▶ WHAT YOU WILL DO
A. How would you render this sentence from the blog post on press coverage of Trump and Clinton in Spanish: "The premise to virtually all the coverage is, of course Trump will run again."?
B. Can you write out, word for word, the portion of the blog post on press coverage of Trump and Clinton that begins at the words "Sexist double standards" and stops after "her 2016 loss."?

-- DOCUMENT EXTRACT follows --

Before I get to today’s topic, I just have to share this blog post that Dakinikat sent me yesterday.
Sexist double standards don’t come any brighter, or more well defined, than the eager, nonstop coverage Trump continues to receive months after losing his White House election, compared to how the Beltway press gleefully tried to run Hillary Clinton out of town after her 2016 loss.
For the media, Trump the man remains a captivating topic who provides endless angles of intrigue and who is treated as a looming star of American politics. This, after becoming only the ninth president in U.S. history to lose a re-election bid. Clinton the woman though, was treated as an incompetent has-been who threw away a sure-fire win, and one who needed to get off the national stage immediately. Trump has receiving very little media second guessing.
“I was really struck by how people said that to me, ‘Go away, go away,'” Clinton observed in 2019, “They never said that to any man who was not elected.” Trump’s media treatment this year confirms her claim and that the tough coverage she received was tailor made for the first woman nominee.
Against the backdrop of President Joe Biden’s “boring” administration, journalists seem eager for the chaos and clicks that Trump creates. The coverage seems to swell with each passing day, as the press marvels at Trump’s lasting power. This was a breathless Business Insider headline this week, even though it would been more timely in 2017: “The Definitive Oral History of How Trump Took Over the GOP, as Told To Us By Cruz, Rubio, and 20 More Insiders.”
The premise to virtually all the coverage is, of course Trump will run again. By contrast, the first woman White House nominee was treated quite differently after her defeat as journalists angrily, and irrationally, demanded she “go away.”
Please click the link and read the rest.
Yes, it’s sexism, but also the media just loves boosting Republicans and blaming Democrats. Case in point: yesterday Nancy Pelosi refused to accept two of Kevin McCarthy’s choices for the January 6 select committee, so McCarthy withdrew the rest of the nominations. Of course the entire point of choosing bomb throwers for the committee was to justify refusing to participate. CNN:
Of course that’s all bullshit. The committee should be nonpartisan, not bipartisan.

-- DOCUMENT EXTRACT concluded --
-- SOURCE DATA follows --

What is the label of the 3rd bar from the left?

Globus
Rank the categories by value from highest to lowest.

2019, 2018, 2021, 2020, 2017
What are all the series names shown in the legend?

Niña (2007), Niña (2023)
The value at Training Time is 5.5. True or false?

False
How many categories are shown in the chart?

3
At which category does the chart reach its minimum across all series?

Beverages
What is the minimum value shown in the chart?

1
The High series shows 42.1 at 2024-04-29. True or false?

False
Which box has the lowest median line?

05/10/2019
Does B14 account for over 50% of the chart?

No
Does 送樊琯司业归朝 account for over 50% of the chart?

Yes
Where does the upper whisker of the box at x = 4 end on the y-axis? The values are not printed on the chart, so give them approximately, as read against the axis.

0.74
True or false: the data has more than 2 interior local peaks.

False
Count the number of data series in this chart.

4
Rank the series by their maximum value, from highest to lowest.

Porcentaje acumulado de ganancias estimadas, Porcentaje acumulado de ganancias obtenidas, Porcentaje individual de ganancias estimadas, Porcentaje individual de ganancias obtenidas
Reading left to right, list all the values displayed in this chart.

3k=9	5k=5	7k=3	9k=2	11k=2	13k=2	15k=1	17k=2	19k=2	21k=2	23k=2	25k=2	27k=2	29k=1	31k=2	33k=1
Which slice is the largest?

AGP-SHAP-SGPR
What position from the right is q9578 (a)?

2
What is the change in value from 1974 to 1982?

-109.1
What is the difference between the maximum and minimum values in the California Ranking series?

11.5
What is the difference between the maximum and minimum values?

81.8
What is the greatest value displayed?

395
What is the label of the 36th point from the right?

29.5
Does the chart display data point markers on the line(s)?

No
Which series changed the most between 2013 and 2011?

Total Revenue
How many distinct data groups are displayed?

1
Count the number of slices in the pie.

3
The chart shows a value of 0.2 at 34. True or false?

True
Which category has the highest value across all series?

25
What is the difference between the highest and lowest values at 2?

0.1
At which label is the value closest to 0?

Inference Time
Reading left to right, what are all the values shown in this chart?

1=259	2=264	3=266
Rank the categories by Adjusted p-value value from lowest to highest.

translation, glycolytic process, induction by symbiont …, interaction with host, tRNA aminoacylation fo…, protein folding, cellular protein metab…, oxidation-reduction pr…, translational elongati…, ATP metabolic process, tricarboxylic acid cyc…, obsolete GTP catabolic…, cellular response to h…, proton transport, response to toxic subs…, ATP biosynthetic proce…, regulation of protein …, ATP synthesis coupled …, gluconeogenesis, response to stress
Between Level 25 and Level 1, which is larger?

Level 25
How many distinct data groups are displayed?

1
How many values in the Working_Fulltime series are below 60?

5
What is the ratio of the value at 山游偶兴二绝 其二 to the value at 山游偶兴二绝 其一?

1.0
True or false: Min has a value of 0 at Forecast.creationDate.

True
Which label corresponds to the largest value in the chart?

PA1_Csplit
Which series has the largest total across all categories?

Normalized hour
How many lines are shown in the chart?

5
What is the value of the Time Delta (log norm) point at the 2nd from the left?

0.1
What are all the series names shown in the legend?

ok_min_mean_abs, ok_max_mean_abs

-- SOURCE DATA concluded --

▶ SOLUTIONS PER TASK
A. La premisa de prácticamente toda la cobertura es que, por supuesto, Trump volverá a postularse.

B.
Sexist double standards don’t come any brighter, or more well defined, than the eager, nonstop coverage Trump continues to receive months after losing his White House election, compared to how the Beltway press gleefully tried to run Hillary Clinton out of town after her 2016 loss.